Janet Trout feels underpaid and underappreciated.
She puts in a full day's work next to her husband, Joseph 29, on a construction lot five days a week and then some. The Trouts who have their own two person company, drill holes 30 to 60 feet underground to hold elevator hydraulic jacks, which make elevators go up and down.
The work is demanding, but that's not the problem.
The problem is that Janet 27, the firm's sole employe. cannot get a union card from the International Union of Elevator Construction even though she has two years' experience doing what other union members do and has tried for more than six weeks to gain membership
"I'm out there doing the work, getting dirty. I don't see why I can't get paid just like everybody else." said Janet. who could double her pay by working at union scale. "I'm not hard to get along with, I just want my card."
Janet contends that her problem has to do with the fact that she's a woman, an argument rejected by John N. Russell, general secretary-treasurer of the small, 18,900-member union. He insists his Columbia-based organization does not discriminate against women or minorities.
The union's Washington local has no female members. Two women were scheduled to be tested this week for membership as "probationary helpers," an official of the local said.
"The international union doesn't just give cards to anyone," Russell said. "The (Trout's) company has to sign a standard collective bargaining agreement."
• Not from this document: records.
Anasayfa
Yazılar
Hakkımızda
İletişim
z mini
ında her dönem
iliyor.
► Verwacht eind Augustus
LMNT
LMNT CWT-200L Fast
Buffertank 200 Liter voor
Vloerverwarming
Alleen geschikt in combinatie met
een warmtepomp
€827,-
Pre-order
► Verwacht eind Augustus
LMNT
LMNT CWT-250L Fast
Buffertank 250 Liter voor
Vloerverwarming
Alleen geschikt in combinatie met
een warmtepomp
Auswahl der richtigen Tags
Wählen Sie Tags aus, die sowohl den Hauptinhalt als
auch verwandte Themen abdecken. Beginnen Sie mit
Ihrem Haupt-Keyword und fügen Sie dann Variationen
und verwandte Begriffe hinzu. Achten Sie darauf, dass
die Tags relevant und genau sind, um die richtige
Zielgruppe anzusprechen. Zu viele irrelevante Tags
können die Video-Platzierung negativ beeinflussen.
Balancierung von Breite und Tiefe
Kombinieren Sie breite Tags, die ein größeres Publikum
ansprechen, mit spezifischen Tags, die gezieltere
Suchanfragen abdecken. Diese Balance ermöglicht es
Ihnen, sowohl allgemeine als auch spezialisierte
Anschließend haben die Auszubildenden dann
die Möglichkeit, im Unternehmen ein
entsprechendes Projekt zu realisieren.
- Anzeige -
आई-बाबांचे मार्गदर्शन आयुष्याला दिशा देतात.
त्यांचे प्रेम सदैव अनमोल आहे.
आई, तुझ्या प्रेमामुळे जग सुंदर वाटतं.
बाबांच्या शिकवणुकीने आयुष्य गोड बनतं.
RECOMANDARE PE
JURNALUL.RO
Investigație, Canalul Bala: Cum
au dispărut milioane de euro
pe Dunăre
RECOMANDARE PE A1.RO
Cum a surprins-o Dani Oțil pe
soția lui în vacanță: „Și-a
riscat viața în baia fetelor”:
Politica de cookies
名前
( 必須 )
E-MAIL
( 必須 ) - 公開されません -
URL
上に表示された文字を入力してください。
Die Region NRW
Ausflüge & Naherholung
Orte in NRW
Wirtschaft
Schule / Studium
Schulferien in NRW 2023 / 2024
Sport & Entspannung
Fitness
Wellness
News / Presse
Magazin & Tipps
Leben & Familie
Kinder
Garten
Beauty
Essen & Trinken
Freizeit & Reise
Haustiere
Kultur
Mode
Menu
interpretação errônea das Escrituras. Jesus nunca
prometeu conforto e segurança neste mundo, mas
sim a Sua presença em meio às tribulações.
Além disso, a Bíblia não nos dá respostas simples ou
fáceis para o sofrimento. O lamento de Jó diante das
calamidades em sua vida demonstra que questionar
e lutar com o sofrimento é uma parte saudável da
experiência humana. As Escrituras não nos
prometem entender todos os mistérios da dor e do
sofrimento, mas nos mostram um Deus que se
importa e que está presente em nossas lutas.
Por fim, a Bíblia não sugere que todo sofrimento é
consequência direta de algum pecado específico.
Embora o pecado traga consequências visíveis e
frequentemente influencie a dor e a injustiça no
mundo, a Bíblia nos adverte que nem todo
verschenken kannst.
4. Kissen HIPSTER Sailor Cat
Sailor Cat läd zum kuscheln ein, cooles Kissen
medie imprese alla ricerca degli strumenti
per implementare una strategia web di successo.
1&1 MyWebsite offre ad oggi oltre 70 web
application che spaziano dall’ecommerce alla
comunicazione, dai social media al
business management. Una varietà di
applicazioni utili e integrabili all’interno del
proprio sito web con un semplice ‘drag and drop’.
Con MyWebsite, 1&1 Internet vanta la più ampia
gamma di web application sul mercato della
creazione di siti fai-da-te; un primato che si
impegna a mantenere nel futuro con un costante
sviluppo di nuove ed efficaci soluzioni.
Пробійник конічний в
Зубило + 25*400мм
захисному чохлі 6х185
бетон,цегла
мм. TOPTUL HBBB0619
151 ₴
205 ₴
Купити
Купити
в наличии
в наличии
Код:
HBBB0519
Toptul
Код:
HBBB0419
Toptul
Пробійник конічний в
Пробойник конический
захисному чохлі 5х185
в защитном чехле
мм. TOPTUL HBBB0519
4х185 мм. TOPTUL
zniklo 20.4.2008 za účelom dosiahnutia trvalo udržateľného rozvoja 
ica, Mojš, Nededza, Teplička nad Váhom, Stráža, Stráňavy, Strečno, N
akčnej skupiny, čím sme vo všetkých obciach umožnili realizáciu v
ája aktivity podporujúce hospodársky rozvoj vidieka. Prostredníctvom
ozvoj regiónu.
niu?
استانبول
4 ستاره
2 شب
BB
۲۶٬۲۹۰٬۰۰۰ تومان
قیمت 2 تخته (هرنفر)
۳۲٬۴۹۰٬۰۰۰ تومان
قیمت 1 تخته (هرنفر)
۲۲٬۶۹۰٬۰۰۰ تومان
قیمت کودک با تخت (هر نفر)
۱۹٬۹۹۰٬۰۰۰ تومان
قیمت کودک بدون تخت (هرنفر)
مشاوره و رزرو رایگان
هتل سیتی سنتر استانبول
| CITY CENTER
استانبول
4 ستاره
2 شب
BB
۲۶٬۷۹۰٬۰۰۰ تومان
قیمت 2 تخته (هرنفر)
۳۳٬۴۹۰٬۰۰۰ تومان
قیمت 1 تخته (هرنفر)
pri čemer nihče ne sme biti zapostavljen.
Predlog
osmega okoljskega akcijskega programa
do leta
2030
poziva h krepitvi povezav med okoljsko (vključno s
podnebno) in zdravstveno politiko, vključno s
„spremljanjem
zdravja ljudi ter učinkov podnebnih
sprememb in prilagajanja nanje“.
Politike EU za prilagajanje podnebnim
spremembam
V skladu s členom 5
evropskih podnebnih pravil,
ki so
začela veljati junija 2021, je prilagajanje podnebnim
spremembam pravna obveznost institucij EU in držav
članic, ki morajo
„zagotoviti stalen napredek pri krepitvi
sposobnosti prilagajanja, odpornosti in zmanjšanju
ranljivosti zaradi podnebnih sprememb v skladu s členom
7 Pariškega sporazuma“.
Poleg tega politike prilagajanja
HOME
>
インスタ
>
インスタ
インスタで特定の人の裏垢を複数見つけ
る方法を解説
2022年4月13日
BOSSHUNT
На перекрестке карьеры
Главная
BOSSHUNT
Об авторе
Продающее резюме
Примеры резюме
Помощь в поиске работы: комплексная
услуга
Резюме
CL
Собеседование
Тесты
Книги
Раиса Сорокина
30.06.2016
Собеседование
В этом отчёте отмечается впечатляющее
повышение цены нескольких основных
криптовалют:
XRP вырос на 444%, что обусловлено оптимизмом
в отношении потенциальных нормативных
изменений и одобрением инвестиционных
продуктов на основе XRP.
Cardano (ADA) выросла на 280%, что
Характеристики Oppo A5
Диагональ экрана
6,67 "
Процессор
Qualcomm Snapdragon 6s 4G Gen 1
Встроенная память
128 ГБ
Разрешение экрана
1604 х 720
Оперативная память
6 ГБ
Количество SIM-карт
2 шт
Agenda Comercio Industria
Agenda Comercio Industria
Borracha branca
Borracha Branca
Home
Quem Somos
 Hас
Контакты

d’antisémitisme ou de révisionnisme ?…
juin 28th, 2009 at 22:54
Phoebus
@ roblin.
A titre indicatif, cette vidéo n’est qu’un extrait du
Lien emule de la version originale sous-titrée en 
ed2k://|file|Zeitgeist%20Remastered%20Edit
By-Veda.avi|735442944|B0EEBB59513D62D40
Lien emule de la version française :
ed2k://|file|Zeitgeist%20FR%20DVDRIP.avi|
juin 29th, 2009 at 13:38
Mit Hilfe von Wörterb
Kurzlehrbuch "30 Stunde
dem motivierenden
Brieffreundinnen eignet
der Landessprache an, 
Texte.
Under collective bargaining agreements, however, anyone who owns more than just 10 percent of a company cannot become a union member, according to Bob Templeton, president of theunion's Washington local No. 10.
That's deepens the couple's predicament since Joseph, who the Trouts said owns the company, wants a union card too.
Janet could sign up with the union for a card that would allow her to start as a probationary helper to a driller, Templeton said. "I can assure you if Mrs. Trout, or Ms. Trout, is looking for a job we will accept her application just as would accept anyone."
But Janet has worked as a fulltime driller for two years and believes she ought to be able to become a full fledge driller or "mechanic" if a collective bargaining agreement is worked out with her husband's company.
The Trouts contend that when other companies have signed collective bargaining agreements in the past, their employes immediately were offered full mechanic cards, allowing them to earn twice the salary of probationary helpers.
The Trouts say they are ready to sign a collective bargaining agreement and would place their company's stock in the name of one of their children in order to get union cards - and higher pay. They also said they would join the union immediately, if anyone from the union would return their phone calls and letters.
They have never been to Templeton's office although they said they have left telephone messages that have not been answered since early June and mailed certified letters to Templeton and international president E. A. Treadway.
Treadway and his assistant, Jerome A. Mullett, did not return telephone calls from a reporter.
The Trouts continue to get jobs from building contractors despite their lack of union cards. But under collective bargaining agreements signed by the contractors, the contractors are supposed to employ an elevator union stand-by man any time they hire nonunion drillers.
The stand-by man is a mechanic who is supposed to "supervise and assist" the work of nonunion employes, according to the standard agreement for 1977-1982 of the internation union. He is paid about $12 an hour.
Meanwhile , the Trouts' family lawyer, Lois H. Miller of Vienna, is looking into the possibility of legal action.
"She (Janet) is a very capable girl," said Miller. "She's not a trouble maker. She's just wants her card.